İstanbul Sözleşmesi’nin Cumhurbaşkanı kararı ile kaldırılmasının akabinde tarikatlar teşekkür sırasına girdi. Bahis üzerinden laiklik tenkitleri de başlarken Cumhurbaşkanlığı İrtibat Lideri Fahrettin Altun, laikliği gaye alarak “Laiklik ismine bu ülkenin evlatlarının eğitim hakkını ellerinden aldılar” savunması yapmıştı. Yeni Akit, tartışmalar sürerken suratını alamadı ve hilafetin Meclis tarafından canlandırılabileceğini öne sürdü.
Hukukçular son periyottaki çıkışları Cumhuriyet’e kıymetlendirdi.

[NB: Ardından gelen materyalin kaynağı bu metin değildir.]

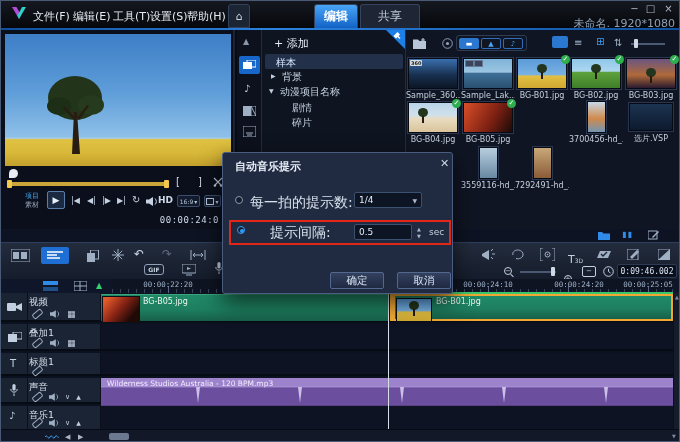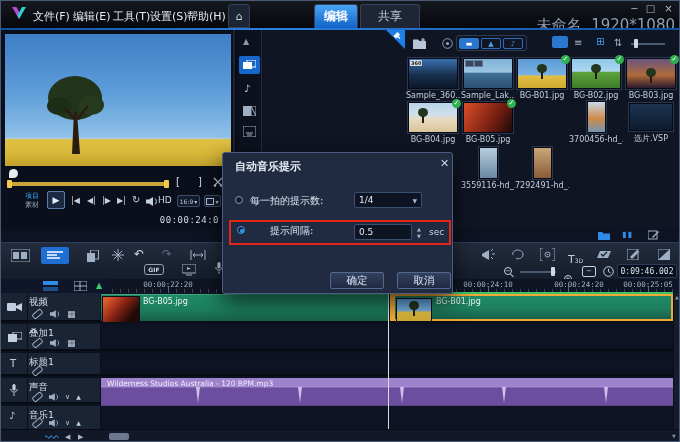"未命名. 1920*1080" .wintitle { font-size: 15px -> 11px }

Eski Adalet Bakanı Hikmet Sami Türk, “Bu, Cumhuriyetin bütün nitelikleriyle korunması konusunda ne kadar uyanık olmamız gerektiğini gösterir. Bunlar, Cumhuriyetin temellerine dinamit koymaktır” dedi. Türkiye Cumhuriyeti’nin temel niteliğinin, “devlet sisteminin değişmez nitelikteki din kurallarına değil, beşerler tarafından toplumun ve devletin gereksinmelerine nazaran koyulan ve yeniden beşerler tarafından değiştirilebilen kurallara dayalı bir hukuk nizamı olması” olduğunu vurgulayan Türk, halifeliğin ise yalnızca din işleri ile ilgili olmadığını, devlet ömrüne da müdahale ettiğini hatta yönlendirmek istediğini kaydetti.
‘SADECE HAYAL EDERLER’
Eski Ankara Cumhuriyet Savcısı Yücetürk ise “Kafalarının gerisinde olan Türkiye’nin laiklik unsurundan vazgeçmesini gerçekleştirmeleri; bunu teklif bile etmeleri mümkün değil. Bu türlü bir şey olamaz. Yalnızca hayal edebilirler. Bu türlü bir şeye kalkışılmasının da cezai müeyyidesi var. Ne Meclis ne de öbür kurumlar buna teşebbüs edebilir” diye konuştu. Hukukçu Ömer Lütfü Avşar da kelam konusu haberin, anayasayı ihlal ettiğini belirterek “Bunu basın, fikir ve fikir hürriyeti olarak değerlendiremeyiz. Zira bu, laiklik prensibini bertaraf etmeye yönelik” dedi.